[Text block — start]

# FS: Neolamprologus multifaciatus Shell Dwellers



## TomC (Apr 21, 2010)

Time to thin out the colony. All for sale are sub adults. $5 each. Cloverdale.

N. multifaciatus Fry - YouTube


----------



## TomC (Apr 21, 2010)

I still have some.


----------



## TomC (Apr 21, 2010)

Bump. Still available.


----------



## TomC (Apr 21, 2010)

Bump. I still have some. 5 for $20.


----------



## Steve (Mar 27, 2013)

What size are they? I want more in my tank but my comps and julies are starting to get quite aggressive towards my adults


----------



## TomC (Apr 21, 2010)

I could probably get some decent sized ones. Some are close to an inch.


----------



## BILLMORRIS (Apr 5, 2012)

PM sent . thanks


----------



## TomC (Apr 21, 2010)

Bump. I have more ready to go.

[Text block — finish]

## Assigned task 1
Summarize the shell dweller thread in two sentences.
## Assigned task 2
Write out the part of the shell dweller thread from "What size are" up to and including "to an inch.".
## Assigned task 3
Write what comes next in the shell dweller thread, continuing from the point where it stops.
The lines after this note come from a separate source unrelated to the shell dweller thread.

[Supplied data — start]

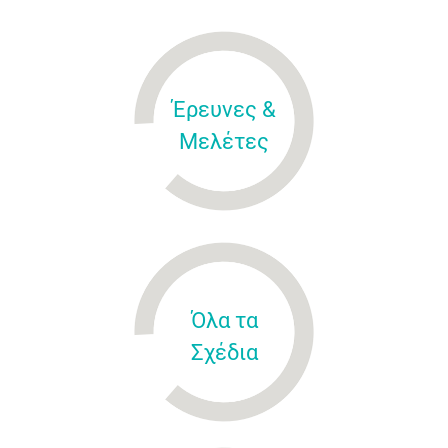
Έρευνες &
Μελέτες
Όλα τα
Σχέδια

[Supplied data — finish]

## Result 1
TomC is thinning out a colony and offers sub-adult Neolamprologus multifaciatus shell dwellers in Cloverdale for $5 each, later 5 for $20, and keeps bumping the post to say more are available. Steve asks what size they are because his comps and julies are getting aggressive toward his adults, TomC replies that some are close to an inch, and BILLMORRIS says he sent a PM.

## Result 2
What size are they? I want more in my tank but my comps and julies are starting to get quite aggressive towards my adults


----------



## TomC (Apr 21, 2010)

I could probably get some decent sized ones. Some are close to an inch.

## Result 3
----------



## TomC (Apr 21, 2010)

Still available. Make me an offer for some.


----------



## TomC (Apr 21, 2010)

Price lowered to $3 each. (I wanted to edit the first post, but for some reason there is no Edit Post button on it.)


----------



## Bane (Jul 13, 2013)

Sent a pm pls check


----------



## Bane (Jul 13, 2013)

Hey Tom please check your in box thanks


----------



## TomC (Apr 21, 2010)

Fish are gone. Thread closed.


----------



## TomC (Apr 21, 2010)

Thread closed.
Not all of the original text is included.